A veterinary expert says he's "horrified" a drug used to sedate large animals like elephants, rhinos and bison has led to the deaths of two men in Alberta.

Earlier this month, traces of the opioid carfentanil were found during autopsies of two men in their 30s from Edmonton and Calgary.

Carfentanil is 100 times more potent than fentanyl, a drug that has already killed 153 people in the first half of this year. 

As head of the Department of Veterinary Clinical and Diagnostic Science in the Faculty of Veterinary Medicine at the University of Calgary, Nigel Caulkett is familiar with carfentanil. He's used it to immobilize large wild animals.

Caulkett said veterinarians would wear full safety equipment when handling the drug, and in many zoos a paramedic had to be present when it was being used.

Nigel Caulkett

Nigel Caulkett says one drop of the carfentanil veterinarians used was equal to six times the lethal dose of morphine.

Less potent alternatives to carfentanil are becoming more commonly used by veterinarians, he said. 

"The reason we use carfentanil — or used to, we can no longer get it — is because I can use one millilitre, or one small dart of carfentanil to anaesthetize a full grown male bison," Caulkett said.

"One drop of the carfentanil we used to work with was equal to six times the lethal dose of morphine."

"Those of us that work with it know it's an extremely potent and powerful drug, so the thought of it being on the street is quite scary." - Nigel Caulkett, veterinarian

Having handled the drug, Caulkett was shocked humans were using it, but says it's not the first time in his field that they've lost drugs used for wildlife capture due to human abuse. 

"I was fairly horrified, my colleagues and I found out a few months ago that carfentanil had hit the streets in the U.S. and we were wondering when it might reach Canada," he said.

"Those of us that work with it know it's an extremely potent and powerful drug, so the thought of it being on the street is quite scary."

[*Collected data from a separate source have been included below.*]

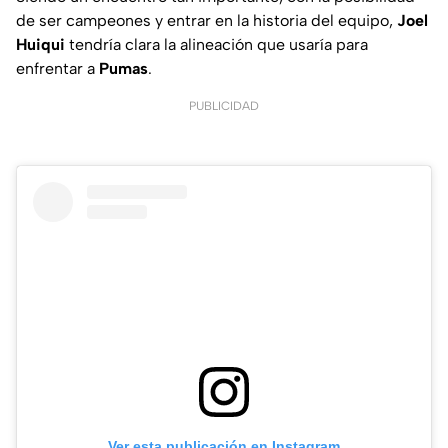
de ser campeones y entrar en la historia del equipo,
Joel
Huiqui
tendría clara la alineación que usaría para
enfrentar a
Pumas
.
PUBLICIDAD
Ver esta publicación en Instagram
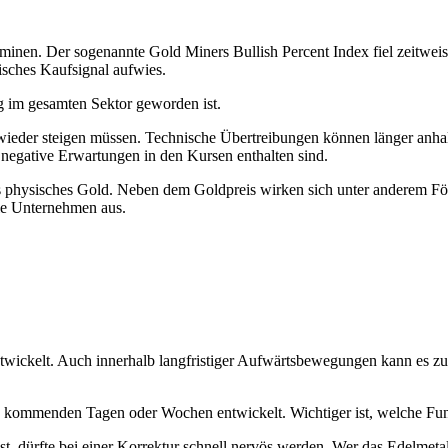
rminen. Der sogenannte Gold Miners Bullish Percent Index fiel zeitweise
isches Kaufsignal aufwies.
g im gesamten Sektor geworden ist.
ar wieder steigen müssen. Technische Übertreibungen können länger anha
le negative Erwartungen in den Kursen enthalten sind.
s physisches Gold. Neben dem Goldpreis wirken sich unter anderem Förd
ie Unternehmen aus.
entwickelt. Auch innerhalb langfristiger Aufwärtsbewegungen kann es 
den kommenden Tagen oder Wochen entwickelt. Wichtiger ist, welche Fun
 ist, dürfte bei einer Korrektur schnell nervös werden. Wer das Edelmet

Alberta Health says dealers are adding it to traditional drugs, sometimes without telling their users.

Alberta's acting chief medical examiner, Dr. Elizabeth Brooks-Lim, said one of the men who died also had fentanyl in his system.

The drug resembles table salt, and Caulkett said he believes that and its potency is why it has ended up on the street.

Caulkett said he hopes Alberta Health sounding the alarm will be enough to warn people about the drug.

"Given the extreme potency, the chance of mixing it up improperly, the difficulty reversing it, the amount of antagonist that's required in the field and also the duration, it's a very deadly drug."